___ Exercise inputs

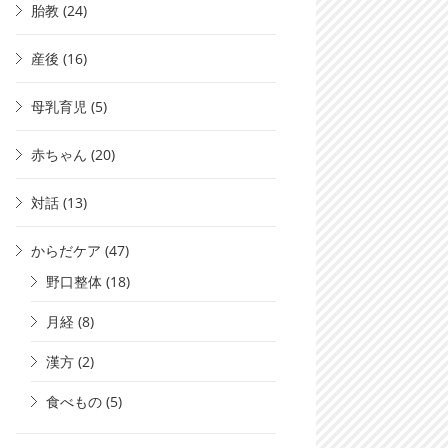
胎教
(24)
産後
(16)
母乳育児
(5)
赤ちゃん
(20)
対話
(13)
からだケア
(47)
野口整体
(18)
月経
(8)
漢方
(2)
食べもの
(5)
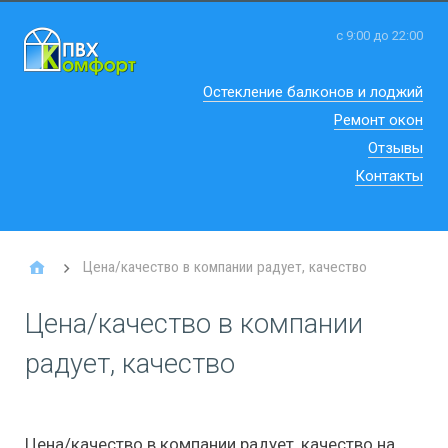
с 9:00 до 22:00
Остекление балконов и лоджий
Ремонт окон
Отзывы
Контакты
Цена/качество в компании радует, качество
Цена/качество в компании
радует, качество
Цена/качество в компании радует, качество на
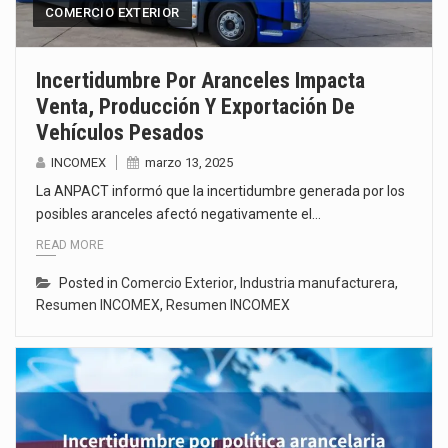
COMERCIO EXTERIOR
Incertidumbre Por Aranceles Impacta
Venta, Producción Y Exportación De
Vehículos Pesados
INCOMEX
marzo 13, 2025
La ANPACT informó que la incertidumbre generada por los
posibles aranceles afectó negativamente el…
READ MORE
Posted in
Comercio Exterior
,
Industria manufacturera
,
Resumen INCOMEX
,
Resumen INCOMEX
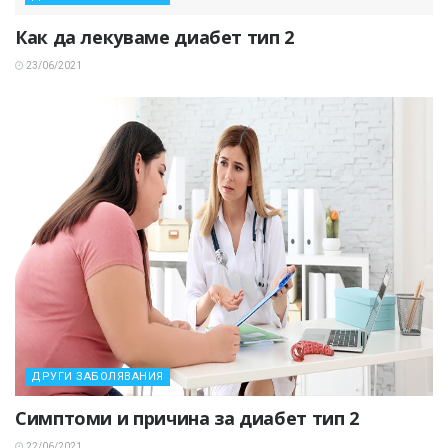
Как да лекуваме диабет тип 2
23/06/2021
ДРУГИ ЗАБОЛЯВАНИЯ
Симптоми и причина за диабет тип 2
22/06/2021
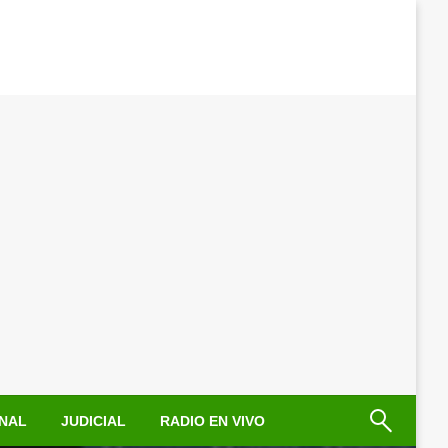
NAL
JUDICIAL
RADIO EN VIVO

______

**Description of the task**
Convert the text read from all of the entries above into a numbered list, one line per item, omitting blank lines. Leave the pictures out of your answer.

**Reply to the exercise**
1. 胎教
2. (24)
3. 産後
4. (16)
5. 母乳育児
6. (5)
7. 赤ちゃん
8. (20)
9. 対話
10. (13)
11. からだケア
12. (47)
13. 野口整体
14. (18)
15. 月経
16. (8)
17. 漢方
18. (2)
19. 食べもの
20. (5)
21. с 9:00 до 22:00
22. Остекление балконов и лоджий
23. Ремонт окон
24. Отзывы
25. Контакты
26. Цена/качество в компании радует, качество
27. Цена/качество в компании
28. радует, качество
29. Цена/качество в компании радует, качество на
30. COMERCIO EXTERIOR
31. Incertidumbre Por Aranceles Impacta
32. Venta, Producción Y Exportación De
33. Vehículos Pesados
34. INCOMEX
35. marzo 13, 2025
36. La ANPACT informó que la incertidumbre generada por los
37. posibles aranceles afectó negativamente el…
38. READ MORE
39. Posted in
40. Comercio Exterior
41. ,
42. Industria manufacturera
43. ,
44. Resumen INCOMEX
45. ,
46. Resumen INCOMEX
47. Как да лекуваме диабет тип 2
48. 23/06/2021
49. ДРУГИ ЗАБОЛЯВАНИЯ
50. Симптоми и причина за диабет тип 2
51. 22/06/2021
52. NAL
53. JUDICIAL
54. RADIO EN VIVO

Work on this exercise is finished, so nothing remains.